El tren hizo un fuerte movimiento que sacudió a todo el pasaje, luego otro y empezó a marchar con gran lentitud, con un gran esfuerzo. Arthur miró por la ventanilla su propio reflejo. Junto a él, una mujer muy gorda comía con desesperación una naranja. Se sonrió y cerró los ojos, dejándose llevar por el aroma de la fruta y de la entrepierna de la dama. A Bleu no la había vuelto a ver. Lo había despertado un frío enloquecedor, ella se había ido antes de que amaneciera. Temblaba, sabía que ninguna estufa ni ningún abrigo podrían calmarlo. Se había enredado en las cobijas y había dicho: Si no se me quita el frío, la voy a ir a buscar. Y los ojos de muchas hormigas lo vieron correr por la Rue de Beranger, cruzar la maison de Victor Hugo y llegar echando el bofe hasta el Sena. Pero un cuarto de botella de ajenjo, un sueño de infancia y un hilo de resolana que empezó a entrar por la ventana de la taberna calentaron poco a poco su cuerpo y lo hicieron olvidarla. El vaivén del tren fue haciendo que la diosa Náusea, portadora del próximo sueño, surgiera de la pared del vagón y lo apremiara a sorber sus pechos.
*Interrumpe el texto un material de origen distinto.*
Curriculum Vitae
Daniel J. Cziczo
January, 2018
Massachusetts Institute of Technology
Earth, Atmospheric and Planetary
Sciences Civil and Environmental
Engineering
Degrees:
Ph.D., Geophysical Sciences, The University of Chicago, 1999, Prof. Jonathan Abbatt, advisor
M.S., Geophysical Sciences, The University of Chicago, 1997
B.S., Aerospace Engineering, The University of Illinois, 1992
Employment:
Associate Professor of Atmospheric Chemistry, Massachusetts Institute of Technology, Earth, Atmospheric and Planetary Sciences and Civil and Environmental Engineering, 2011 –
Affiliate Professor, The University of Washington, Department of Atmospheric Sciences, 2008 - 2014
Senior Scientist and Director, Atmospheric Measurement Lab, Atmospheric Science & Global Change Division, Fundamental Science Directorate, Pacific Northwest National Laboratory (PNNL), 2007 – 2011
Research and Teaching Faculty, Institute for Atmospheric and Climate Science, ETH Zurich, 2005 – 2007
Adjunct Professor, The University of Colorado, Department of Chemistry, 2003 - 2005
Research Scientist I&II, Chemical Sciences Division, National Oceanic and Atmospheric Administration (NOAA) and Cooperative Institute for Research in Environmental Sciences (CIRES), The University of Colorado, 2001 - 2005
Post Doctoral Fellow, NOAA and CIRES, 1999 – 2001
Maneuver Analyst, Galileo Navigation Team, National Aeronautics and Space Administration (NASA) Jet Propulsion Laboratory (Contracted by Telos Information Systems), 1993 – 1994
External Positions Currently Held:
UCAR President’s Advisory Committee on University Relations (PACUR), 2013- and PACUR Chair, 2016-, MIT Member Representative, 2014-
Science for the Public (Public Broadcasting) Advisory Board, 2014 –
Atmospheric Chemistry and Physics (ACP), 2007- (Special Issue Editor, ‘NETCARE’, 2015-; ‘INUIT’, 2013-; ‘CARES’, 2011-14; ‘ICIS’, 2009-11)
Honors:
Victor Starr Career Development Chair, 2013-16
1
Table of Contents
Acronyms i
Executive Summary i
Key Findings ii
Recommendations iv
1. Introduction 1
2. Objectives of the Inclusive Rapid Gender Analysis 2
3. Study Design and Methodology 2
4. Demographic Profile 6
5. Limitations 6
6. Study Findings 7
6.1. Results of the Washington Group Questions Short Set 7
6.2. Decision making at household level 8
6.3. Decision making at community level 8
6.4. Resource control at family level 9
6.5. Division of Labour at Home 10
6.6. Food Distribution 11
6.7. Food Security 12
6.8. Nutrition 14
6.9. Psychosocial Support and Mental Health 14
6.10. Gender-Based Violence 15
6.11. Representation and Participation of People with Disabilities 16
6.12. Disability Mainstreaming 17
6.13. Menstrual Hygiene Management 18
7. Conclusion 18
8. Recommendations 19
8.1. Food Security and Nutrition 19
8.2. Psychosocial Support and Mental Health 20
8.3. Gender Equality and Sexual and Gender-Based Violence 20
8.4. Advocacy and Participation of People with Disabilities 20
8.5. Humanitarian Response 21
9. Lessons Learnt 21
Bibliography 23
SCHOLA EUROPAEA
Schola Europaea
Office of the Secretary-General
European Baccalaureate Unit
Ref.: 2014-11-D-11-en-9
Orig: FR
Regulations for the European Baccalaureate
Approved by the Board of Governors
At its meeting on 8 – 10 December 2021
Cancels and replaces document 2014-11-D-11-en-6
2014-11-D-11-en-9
Lo despertó el calor y un fuerte olor a grasa. El tren se encontraba detenido y pudo ver por la ventanilla el nombre del lugar: Atoyac. Encogió los hombros y trató de dormir de nuevo. Pero la cara de Bleu y el calor lo hicieron abrirlos y dejarlos colgados de la ventanilla, mirando aquel jolgorio de árboles y palmeras que iban apareciendo por el camino. Y como si hubiera hecho algo malo, murmuró: Mina, voy para allá, espérame por favor, no te creas nada de lo que te digan; yo te quiero. Había logrado vender bien el gimnasio que, poco a poco, se había hecho de fama. Escuela de Cultura Física. Recordó el día en que había llevado a Mina. Mira, hermosa; este lugar será nuestro futuro. Y ella lo había empezado a besar sin ningún pudor, enfrente de todos aquellos muchachos sudorosos que no dejaban de mirar a esa mujer tan bella, parada de puntas, que se abrazaba a su maestro inglés. Ése fue uno de los pocos días en que habían estado sin pelear; siempre era así, sólo los primeros días y, claro, en sus sueños. Porque Arthur podía lograr, con un poco de paciencia, meterse a los sueños de Mina y Mina a los de él. Y eso era el juego más espléndido, la mejor forma de vivir el amor dos seres como ellos. Más gozosa, en muchas ocasiones, que el encontrarse en la vigilia. Quizá porque en el sueño sus almas eran más libres, más tolerantes, sobre todo la de Mina.
El calor era agobiante cuando entró el tren en la estación de Veracruz y Arthur, secándose el sudor con un enorme pañuelo rojo, esperó a que toda la gente abandonara el vagón, para hacerlo él, despacio, solemne, como un enorme oso de circo al momento de salir a escena.